Page images and their extracted text:
Start of Block
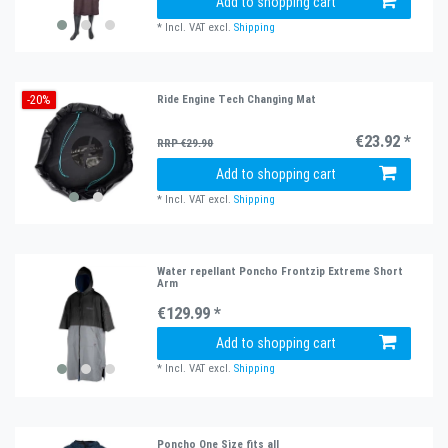
Add to shopping cart
*
Incl. VAT
excl.
Shipping
-20%
Ride Engine Tech Changing Mat
€23.92 *
RRP €29.90
Add to shopping cart
*
Incl. VAT
excl.
Shipping
Water repellant Poncho Frontzip Extreme Short
Arm
€129.99 *
Add to shopping cart
*
Incl. VAT
excl.
Shipping
Poncho One Size fits all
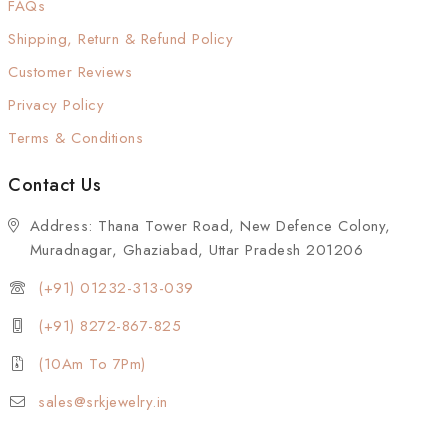
FAQs
Shipping, Return & Refund Policy
Customer Reviews
Privacy Policy
Terms & Conditions
Contact Us
Address: Thana Tower Road, New Defence Colony,
Muradnagar, Ghaziabad, Uttar Pradesh 201206
(+91) 01232-313-039
(+91) 8272-867-825
(10Am To 7Pm)
sales@srkjewelry.in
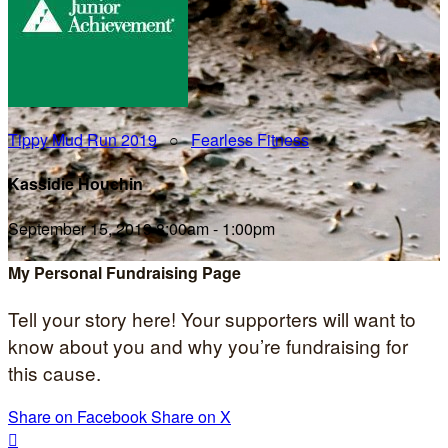
Tippy Mud Run 2019
○
Fearless Fitness
Kassidie Houchin
September 15, 2019 8:00am - 1:00pm
My Personal Fundraising Page
Tell your story here! Your supporters will want to
know about you and why you’re fundraising for
this cause.
Share on Facebook
Share on X

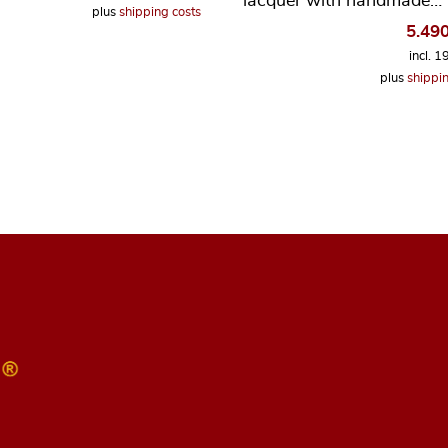
lacquer with handmade…
plus
shipping costs
5.49
incl. 
plus
shippin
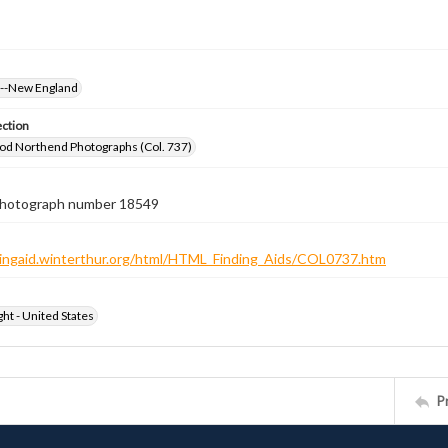
s--New England
ection
od Northend Photographs (Col. 737)
 photograph number 18549
ndingaid.winterthur.org/html/HTML_Finding_Aids/COL0737.htm
ht - United States
P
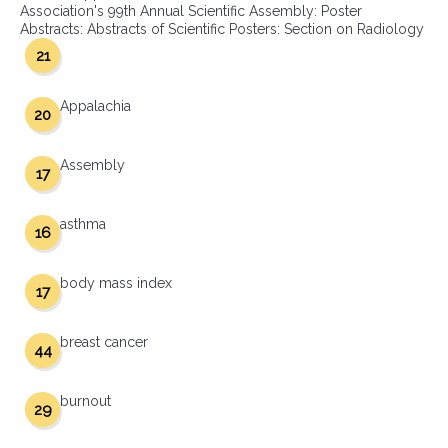
Association's 99th Annual Scientific Assembly: Poster
Abstracts: Abstracts of Scientific Posters: Section on Radiology
21
Appalachia
20
Assembly
17
asthma
16
body mass index
17
breast cancer
44
burnout
29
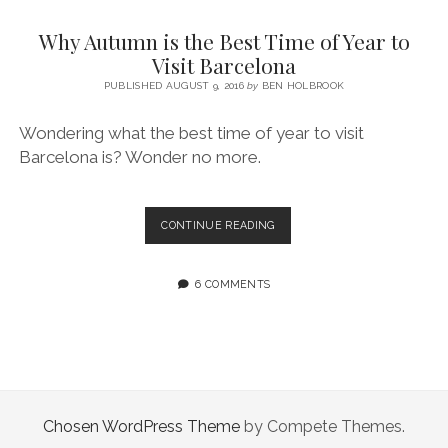
SERVICES UK
BASQUE COUNTRY (NORTHERN SPAIN)
GIJÓN, ASTURIAS
SWITZERLAND
SCOTLAND
BATH
LYON
Why Autumn is the Best Time of Year to
SPECIALIST TRAVEL, TOURISM & HOSPITALITY COPYWRITER UK –
CANTABRIA (NORTHERN SPAIN)
GERMANY
LONDON
PARIS
Visit Barcelona
BEN HOLBROOK (FREELANCE)
open
PUBLISHED AUGUST 9, 2016
by
BEN HOLBROOK
GALICIA (NORTHERN SPAIN)
POLAND
OXFORD
menu
open
KRAKOW
MADRID
USA
Wondering what the best time of year to visit
menu
Barcelona is? Wonder no more.
open
NEW YORK CITY
MIDDLE EAST
GRANADA
menu
CALIFORNIA
MAJORCA
JORDAN
WHY
CONTINUE READING
ANDALUSIA
ISRAEL
AUTUMN
IS
SEVILLE
THE
6 COMMENTS
BEST
MARBELLA
TIME
OF
MÁLAGA
YEAR
TO
VISIT
BARCELONA
Chosen WordPress Theme
by Compete Themes.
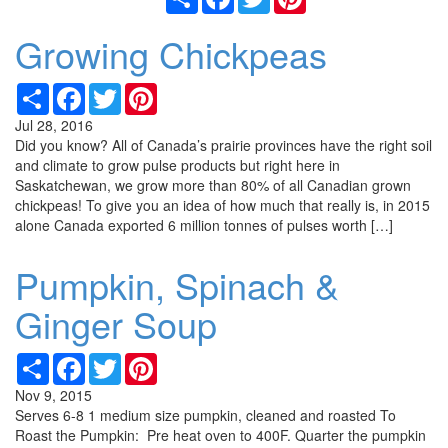
Growing Chickpeas
Share
Facebook
Twitter
Pinterest
Jul 28, 2016
Did you know? All of Canada’s prairie provinces have the right soil
and climate to grow pulse products but right here in
Saskatchewan, we grow more than 80% of all Canadian grown
chickpeas! To give you an idea of how much that really is, in 2015
alone Canada exported 6 million tonnes of pulses worth […]
Pumpkin, Spinach &
Ginger Soup
Share
Facebook
Twitter
Pinterest
Nov 9, 2015
Serves 6-8 1 medium size pumpkin, cleaned and roasted To
Roast the Pumpkin: Pre heat oven to 400F. Quarter the pumpkin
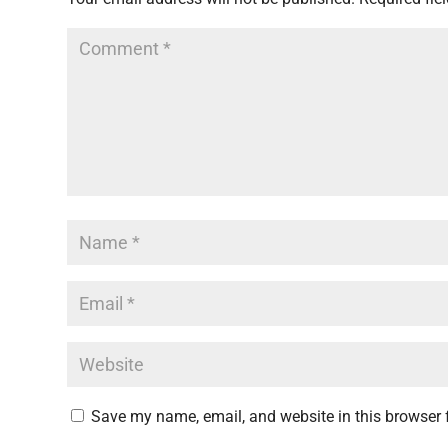
Save my name, email, and website in this browser 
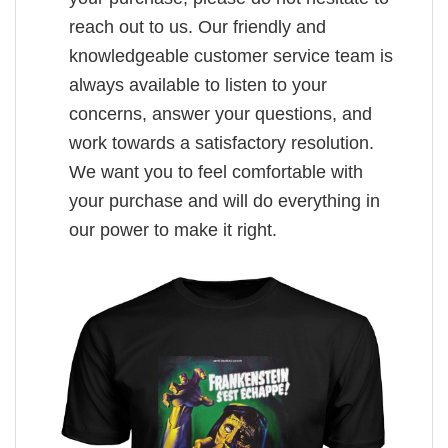
reach out to us. Our friendly and
knowledgeable customer service team is
always available to listen to your
concerns, answer your questions, and
work towards a satisfactory resolution.
We want you to feel comfortable with
your purchase and will do everything in
our power to make it right.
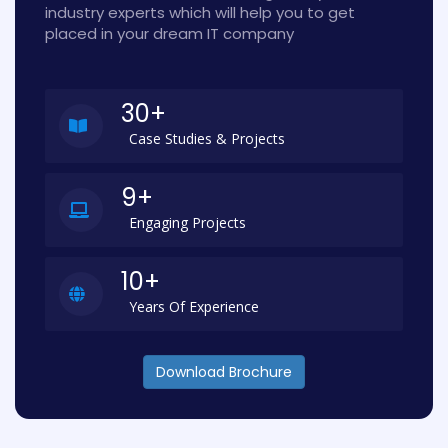
industry experts which will help you to get
placed in your dream IT company
30+
Case Studies & Projects
9+
Engaging Projects
10+
Years Of Experience
Download Brochure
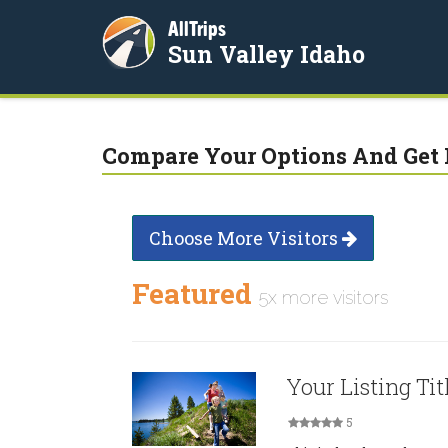
AllTrips
Sun Valley Idaho
Compare Your Options And Get 
Choose More Visitors
Featured
5x more visitors
Your Listing Tit
5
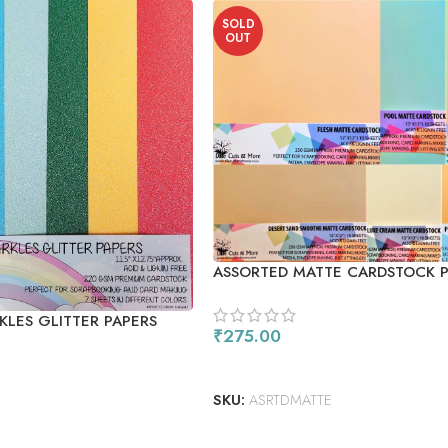
SOLD
OUT
ASSORTED MATTE CARDSTOCK 
KLES GLITTER PAPERS
₹
275.00
READ MORE
SKU:
ASRTDMATTE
End of Block
• Your goal
Reproduce the extracted text of every entry word for word, line by line. Leave the page images out of your answer.

• Response box
Add to shopping cart
*
Incl. VAT
excl.
Shipping
-20%
Ride Engine Tech Changing Mat
€23.92 *
RRP €29.90
Add to shopping cart
*
Incl. VAT
excl.
Shipping
Water repellant Poncho Frontzip Extreme Short
Arm
€129.99 *
Add to shopping cart
*
Incl. VAT
excl.
Shipping
Poncho One Size fits all
FAQs
Shipping, Return & Refund Policy
Customer Reviews
Privacy Policy
Terms & Conditions
Contact Us
Address: Thana Tower Road, New Defence Colony,
Muradnagar, Ghaziabad, Uttar Pradesh 201206
(+91) 01232-313-039
(+91) 8272-867-825
(10Am To 7Pm)
sales@srkjewelry.in
Tippy Mud Run 2019
○
Fearless Fitness
Kassidie Houchin
September 15, 2019 8:00am - 1:00pm
My Personal Fundraising Page
Tell your story here! Your supporters will want to
know about you and why you’re fundraising for
this cause.
Share on Facebook
Share on X

lacquer with handmade…
plus
shipping costs
5.49
incl. 
plus
shippin
s--New England
ection
od Northend Photographs (Col. 737)
 photograph number 18549
ndingaid.winterthur.org/html/HTML_Finding_Aids/COL0737.htm
ht - United States
P
Association's 99th Annual Scientific Assembly: Poster
Abstracts: Abstracts of Scientific Posters: Section on Radiology
21
Appalachia
20
Assembly
17
asthma
16
body mass index
17
breast cancer
44
burnout
29
SERVICES UK
BASQUE COUNTRY (NORTHERN SPAIN)
GIJÓN, ASTURIAS
SWITZERLAND
SCOTLAND
BATH
LYON
Why Autumn is the Best Time of Year to
SPECIALIST TRAVEL, TOURISM & HOSPITALITY COPYWRITER UK –
CANTABRIA (NORTHERN SPAIN)
GERMANY
LONDON
PARIS
Visit Barcelona
BEN HOLBROOK (FREELANCE)
open
PUBLISHED AUGUST 9, 2016
by
BEN HOLBROOK
GALICIA (NORTHERN SPAIN)
POLAND
OXFORD
menu
open
KRAKOW
MADRID
USA
Wondering what the best time of year to visit
menu
Barcelona is? Wonder no more.
open
NEW YORK CITY
MIDDLE EAST
GRANADA
menu
CALIFORNIA
MAJORCA
JORDAN
WHY
CONTINUE READING
ANDALUSIA
ISRAEL
AUTUMN
IS
SEVILLE
THE
6 COMMENTS
BEST
MARBELLA
TIME
OF
MÁLAGA
YEAR
TO
VISIT
BARCELONA
Chosen WordPress Theme
by Compete Themes.
Growing Chickpeas
Share
Facebook
Twitter
Pinterest
Jul 28, 2016
Did you know? All of Canada’s prairie provinces have the right soil
and climate to grow pulse products but right here in
Saskatchewan, we grow more than 80% of all Canadian grown
chickpeas! To give you an idea of how much that really is, in 2015
alone Canada exported 6 million tonnes of pulses worth […]
Pumpkin, Spinach &
Ginger Soup
Share
Facebook
Twitter
Pinterest
Nov 9, 2015
Serves 6-8 1 medium size pumpkin, cleaned and roasted To
Roast the Pumpkin: Pre heat oven to 400F. Quarter the pumpkin
Save my name, email, and website in this browser 
reach out to us. Our friendly and
knowledgeable customer service team is
always available to listen to your
concerns, answer your questions, and
work towards a satisfactory resolution.
We want you to feel comfortable with
your purchase and will do everything in
our power to make it right.
industry experts which will help you to get
placed in your dream IT company
30+
Case Studies & Projects
9+
Engaging Projects
10+
Years Of Experience
Download Brochure
AllTrips
Sun Valley Idaho
Compare Your Options And Get 
Choose More Visitors
Featured
5x more visitors
Your Listing Tit
5
SOLD
OUT
ASSORTED MATTE CARDSTOCK 
KLES GLITTER PAPERS
₹
275.00
READ MORE
SKU:
ASRTDMATTE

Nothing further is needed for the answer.